# Dual Subs;Do i need minidsp 2x4?



## sherr127 (Oct 25, 2012)

Hi all,

This is my first post here and my english is not very good..

I just bought another svs pb13u to do dual,i already got marantz 8801 as everybody know got bass management to setting dual subs and i just learning rew.

Do i still need minidsp 2 x 4 to get better bass calibration?Is it better than xt32?

Thank you for all the answers..


----------



## Talley (Dec 8, 2010)

hmm... other people will be around to answer but if you have dual subs w/ that processor then I think your good to go. Just level match them in the same place and run your tests from there on so they are sync'd.

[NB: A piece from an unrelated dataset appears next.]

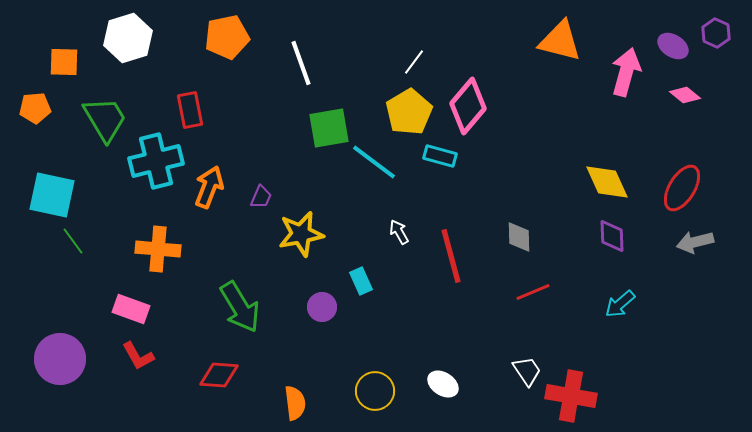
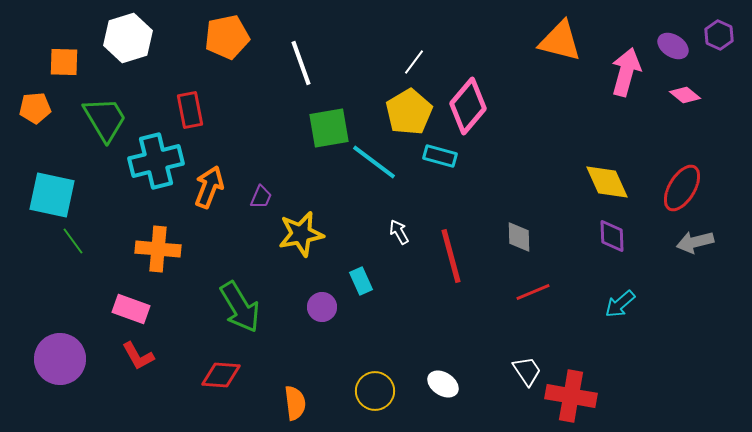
purple hexagon at (716, 33): moved 3 px right, 2 px down
red diamond at (219, 375): moved 2 px right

I know my XMC-1 has built in dual sub management which will get used as soon as I order a second subwoofer.


----------



## Phillips (Aug 12, 2011)

First place them in the best position (using REW RTA) + set them up as mono.
Depending on your room generally one in middle of front and back walls or front 2 corners, experiment with RTA to determine this.
You want the EQ to do as little as possible, hence the positioning.
With 2 subs and the receiver you might be ok.
Before you take the plunge with the Mindsp or similar use what you already have.


----------



## sherr127 (Oct 25, 2012)

Thanks Talley and Phillips,
So i guess minidsp 2x4 is only require if more than 2 subs?


----------



## RTS100x5 (Sep 12, 2009)

The NANO AVR DL did a fantastic job with the dual subs in my clients system + the Dirac corrections in Impulse response were the best room corrections Ive heard so far....


----------



## mende21 (Nov 2, 2015)

I used a minidsp for two subs so I could send bass below the tuning point of my ported sub to my sealed sub.


----------



## tonyvdb (Sep 5, 2007)

With two SVS PB13u's and Audyssey xt32 you wont likely need anything else. xt32 is very good at tuning two subs plus the PB13u is very flat so the only issues would be in room placement.


----------